Lots and lots of lovely stairs!
Ouch! This is how your feet feel after a few days…
So if you’re craving a quiet and beautiful spot with fresh air and mountain breezes, take your rental car or hire a taxi and head south down Highway 200. As you drive twelve miles outside of town, you’ll be enveloped by the Sierra Madre mountains, 1300 feet above sea level. Here, the environment is dry but lush; this is where the uniquely situated Puerto Vallarta Botanical Gardens were built and planted six years ago and opened to the public in 2005.
This botanical garden was created as a research centre and pleasure garden; it encompasses 20 acres of land that is comprised of an orchid display, palm and rose gardens, a tree fern grotto, gardens planted with drought-proof agaves as well as a carniverous plant collection and natural displays of Mexican wildflowers.
When I visited in 2006, the gardens were in their infancy but you could tell that it would be a short time before the plants would fill in and flowers would start overflowing.
The bougainvillea that you see starting to grow up the posts are now, five years later, covering the facade in blooms!
This was the Orchid House with the beginnings of their plant collection. I wish I could have bought several and taken them home, but alas, Agriculture Canada phyto-sanitary certificates and all that…..
This was my lunch! And Kent thinking to himself, “You’re not going to eat all that are you?” Note, you cannot see what he’s eating, but chances are its a burger and fries!
This is the organic vegetable and herb garden. Their intention is to grow much of their own fresh produce for the restaurant; you can see the purple leaf basil and some cherry tomatoes under the palm. If you look closely on the hillside to the rear left you can see it dotted with plants; these are young agave plants that, over time, will cover the slope and colour it blue!
This leads you to the spectacular washrooms!
Although I don’t have any photos of the walking trails through the gardens to show you (they were newly planted and the specimens were quite immature), I can direct you to other more recent pictures (and visitors’ perceptions) here.

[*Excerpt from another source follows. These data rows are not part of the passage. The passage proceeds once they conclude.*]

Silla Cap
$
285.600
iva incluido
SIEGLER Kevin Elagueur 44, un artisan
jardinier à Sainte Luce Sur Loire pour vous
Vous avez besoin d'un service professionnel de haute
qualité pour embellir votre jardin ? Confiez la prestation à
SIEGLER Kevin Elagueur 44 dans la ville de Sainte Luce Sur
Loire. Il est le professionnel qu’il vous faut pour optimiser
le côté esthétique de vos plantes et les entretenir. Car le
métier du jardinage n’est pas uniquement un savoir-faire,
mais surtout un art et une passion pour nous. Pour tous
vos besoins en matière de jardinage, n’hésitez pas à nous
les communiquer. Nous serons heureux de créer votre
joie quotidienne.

The charm of this garden is largely as a result of its infancy; you will not find a Kew or a New York Botanical garden here. This place is a non-profit endeavour, registered as a charity both in the United States and Mexico. It does not receive any government assistance and relies solely on donations from the public and monies generated through its own initiatives (restaurant, guided group tours, wedding receptions, special events, etc.)
For a brief bio on Robert Price, the American entrepreneur responsible for this wonderland, you can go here.
If you visit, don’t forget to bring your bathing suit. The paths lead you down to the Rio Los Horcones, a clear, crisp gentle river (at this location!) that runs through the mountains and valleys. It’s picturesque and peaceful with softly rounded boulders and placid pools. And stay for lunch and a drink. One Tripadvisor reviewer called the pizza and Marguerita they enjoyed ‘the best ever.’
Open 7 days a week, 10 a.m. to 6 p.m.; closed Christmas Day and New Year’s Day.
Admission: 50 pesos (about $4 u.s.); children under 10 are admitted free.
|from their website:
To build Mexico’s greatest botanical garden here in the enchanted highlands of Jalisco, Mexico.
To create Mexico’s foremost botanical garden for the propagation, study, discovery, conservation and display of Mexican native plants for enjoyment by Puerto Vallarta’s residents and its visitors.